For each line below, check for the word "nose", then state how many lines contain it, with no other output.

- Opening Delimiter -

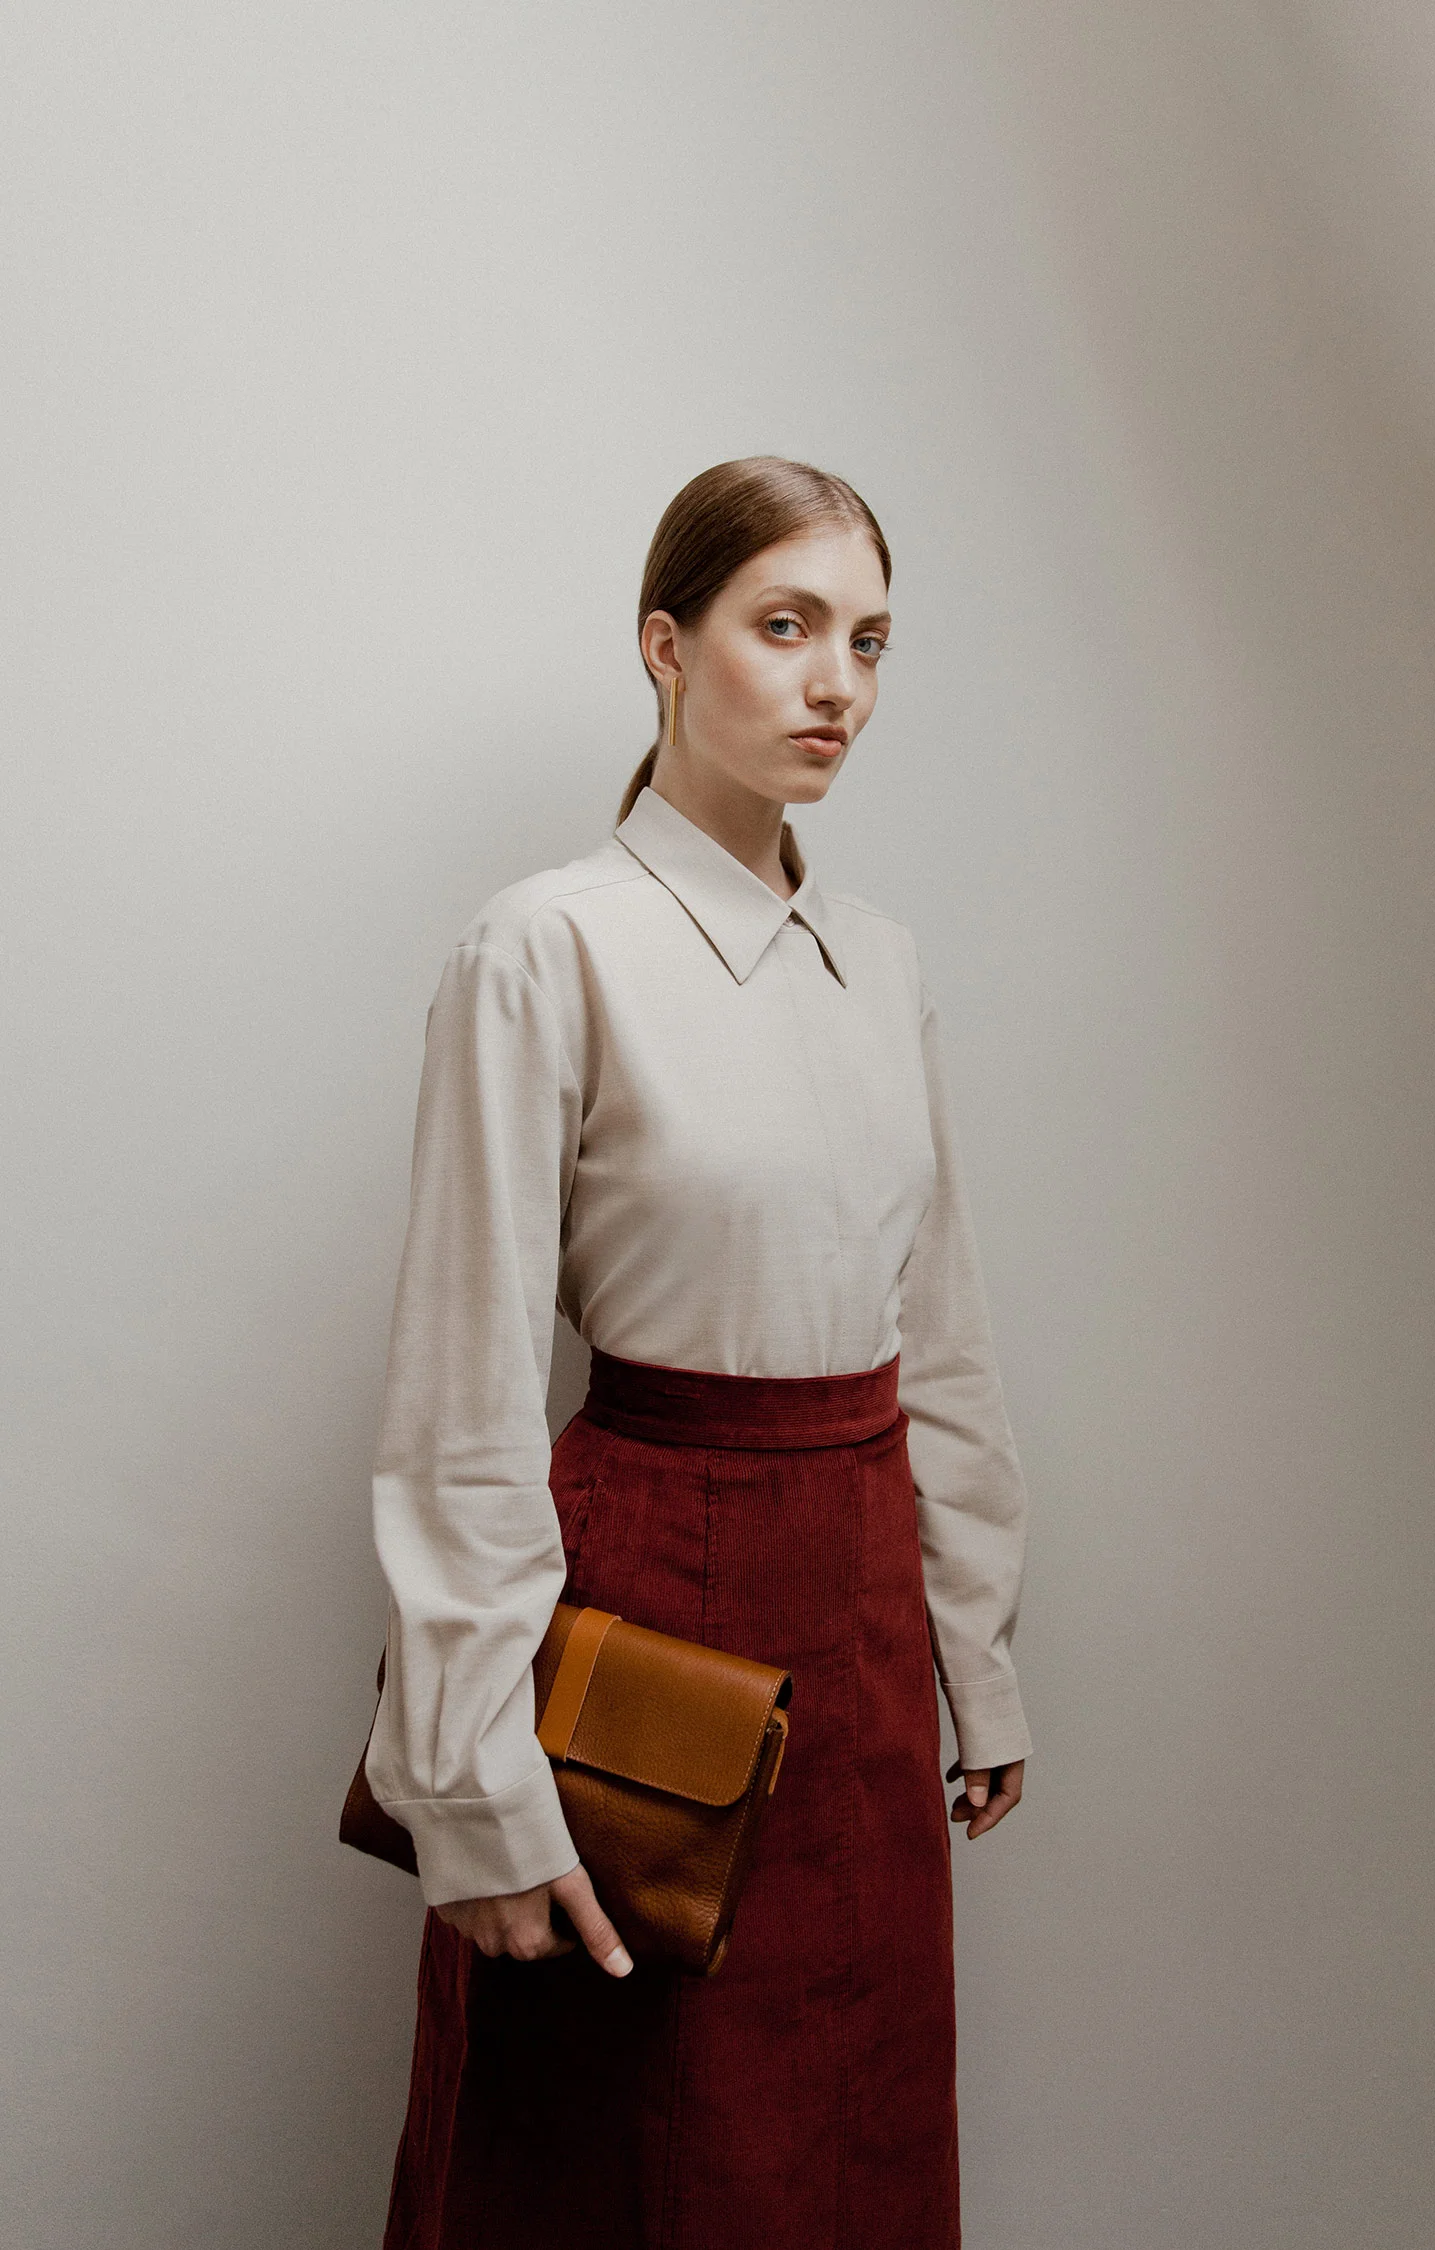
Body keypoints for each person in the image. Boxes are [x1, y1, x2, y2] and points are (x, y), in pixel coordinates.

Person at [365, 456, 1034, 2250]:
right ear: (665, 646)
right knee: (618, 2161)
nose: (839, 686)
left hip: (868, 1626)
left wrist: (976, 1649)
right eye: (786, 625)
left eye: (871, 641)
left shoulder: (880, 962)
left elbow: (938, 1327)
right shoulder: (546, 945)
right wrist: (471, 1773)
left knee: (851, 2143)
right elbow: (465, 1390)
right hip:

- Closing Delimiter -
- Opening Delimiter -

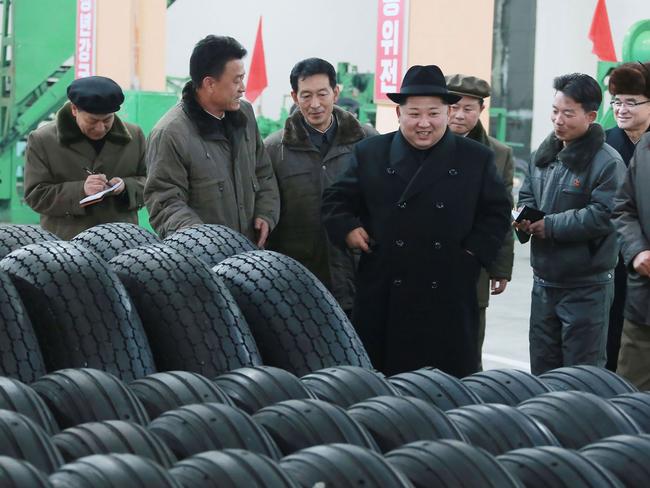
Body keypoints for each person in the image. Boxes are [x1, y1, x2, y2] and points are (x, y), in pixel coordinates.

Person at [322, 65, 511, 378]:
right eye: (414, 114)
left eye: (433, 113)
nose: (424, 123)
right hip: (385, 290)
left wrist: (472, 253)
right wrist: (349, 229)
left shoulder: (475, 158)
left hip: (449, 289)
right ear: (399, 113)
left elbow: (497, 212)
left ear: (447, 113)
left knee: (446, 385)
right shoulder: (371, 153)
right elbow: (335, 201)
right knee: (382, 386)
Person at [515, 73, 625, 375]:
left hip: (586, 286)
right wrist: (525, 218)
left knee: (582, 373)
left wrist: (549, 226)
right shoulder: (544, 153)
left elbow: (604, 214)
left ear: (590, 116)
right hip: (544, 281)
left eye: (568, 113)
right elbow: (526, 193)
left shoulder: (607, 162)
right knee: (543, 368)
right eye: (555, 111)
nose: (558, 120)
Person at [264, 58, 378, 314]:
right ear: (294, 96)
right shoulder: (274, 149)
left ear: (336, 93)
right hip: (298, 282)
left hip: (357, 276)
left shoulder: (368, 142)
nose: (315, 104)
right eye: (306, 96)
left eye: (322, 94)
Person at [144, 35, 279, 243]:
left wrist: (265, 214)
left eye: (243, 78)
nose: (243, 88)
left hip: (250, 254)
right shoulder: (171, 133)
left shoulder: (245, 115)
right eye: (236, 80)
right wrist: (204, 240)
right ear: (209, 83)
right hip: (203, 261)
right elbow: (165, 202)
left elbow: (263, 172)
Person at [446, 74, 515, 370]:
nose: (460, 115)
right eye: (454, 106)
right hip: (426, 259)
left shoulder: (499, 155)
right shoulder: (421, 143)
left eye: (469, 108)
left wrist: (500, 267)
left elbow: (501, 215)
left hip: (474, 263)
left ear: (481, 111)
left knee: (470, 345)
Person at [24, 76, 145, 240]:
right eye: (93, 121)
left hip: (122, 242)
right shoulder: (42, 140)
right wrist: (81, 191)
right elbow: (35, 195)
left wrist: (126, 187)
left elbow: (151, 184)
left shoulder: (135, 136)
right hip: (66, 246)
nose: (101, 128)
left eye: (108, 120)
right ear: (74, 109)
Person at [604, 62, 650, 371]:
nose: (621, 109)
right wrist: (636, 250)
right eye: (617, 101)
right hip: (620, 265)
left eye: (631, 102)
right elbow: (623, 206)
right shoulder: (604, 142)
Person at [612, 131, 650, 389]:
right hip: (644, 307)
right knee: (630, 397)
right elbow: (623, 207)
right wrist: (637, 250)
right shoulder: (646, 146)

- Closing Delimiter -
- Opening Delimiter -

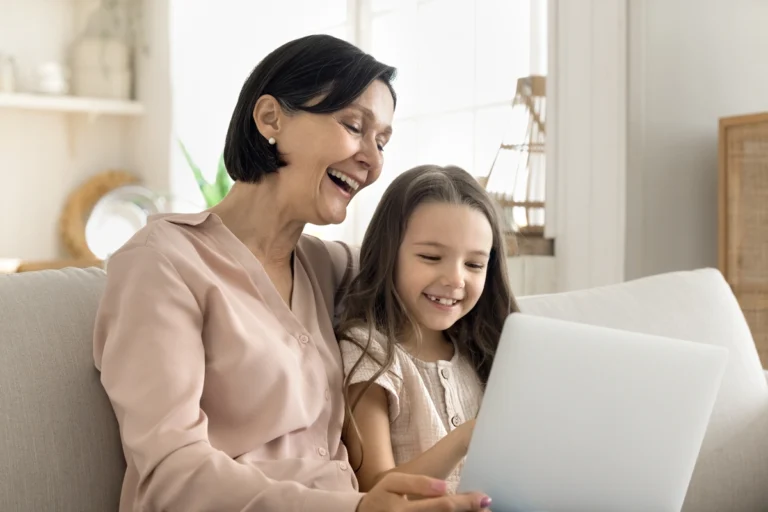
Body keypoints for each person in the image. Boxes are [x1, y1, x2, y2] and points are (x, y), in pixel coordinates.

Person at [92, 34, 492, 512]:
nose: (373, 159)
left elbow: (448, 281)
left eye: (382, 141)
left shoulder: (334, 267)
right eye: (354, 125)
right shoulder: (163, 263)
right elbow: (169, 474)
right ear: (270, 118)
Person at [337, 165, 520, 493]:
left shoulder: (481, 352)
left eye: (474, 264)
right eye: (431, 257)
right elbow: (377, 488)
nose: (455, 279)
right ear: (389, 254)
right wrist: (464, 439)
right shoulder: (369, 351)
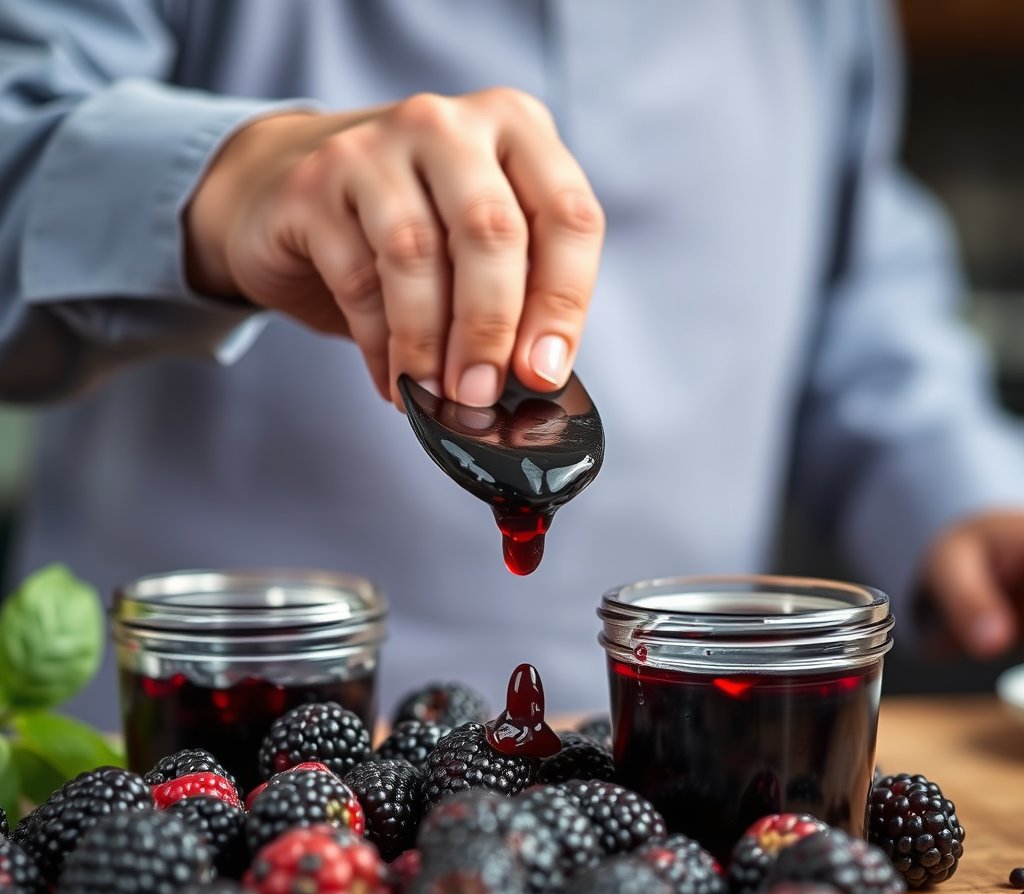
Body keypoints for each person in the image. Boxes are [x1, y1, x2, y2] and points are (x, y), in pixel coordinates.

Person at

- Closing Delimiter -

**REPLY TO THE TASK**: 10